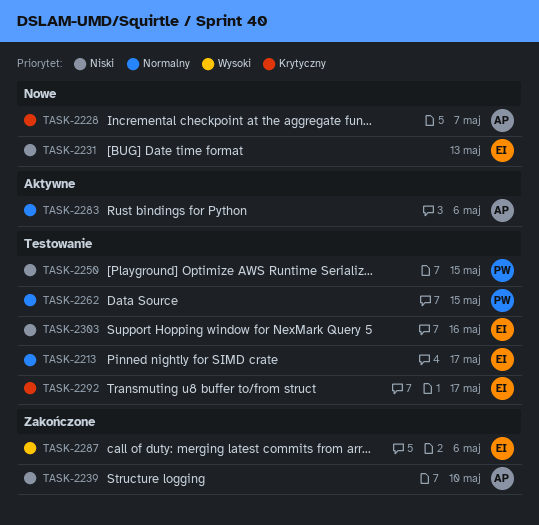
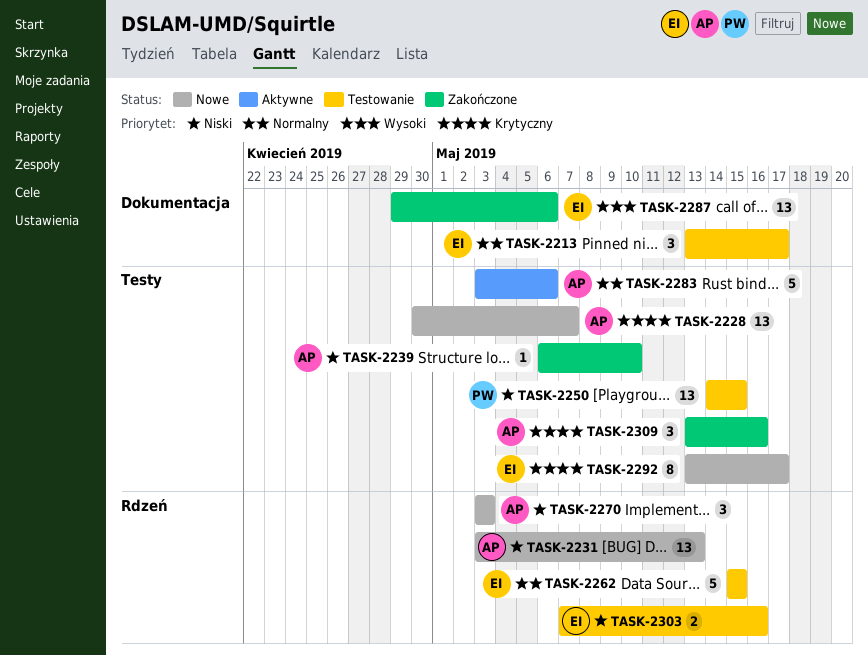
TASK-2231, owner: EI -> AP
TASK-2262, owner: PW -> EI
TASK-2270: none -> present
TASK-2292, status: Testowanie -> Nowe
TASK-2309: none -> present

## YOUR INSTRUCTIONS
Restate each line of the records exactly; pictures do not belong in the copy.

## OUTPUT BELOW
TASK-2231, owner: EI -> AP
TASK-2262, owner: PW -> EI
TASK-2270: none -> present
TASK-2292, status: Testowanie -> Nowe
TASK-2309: none -> present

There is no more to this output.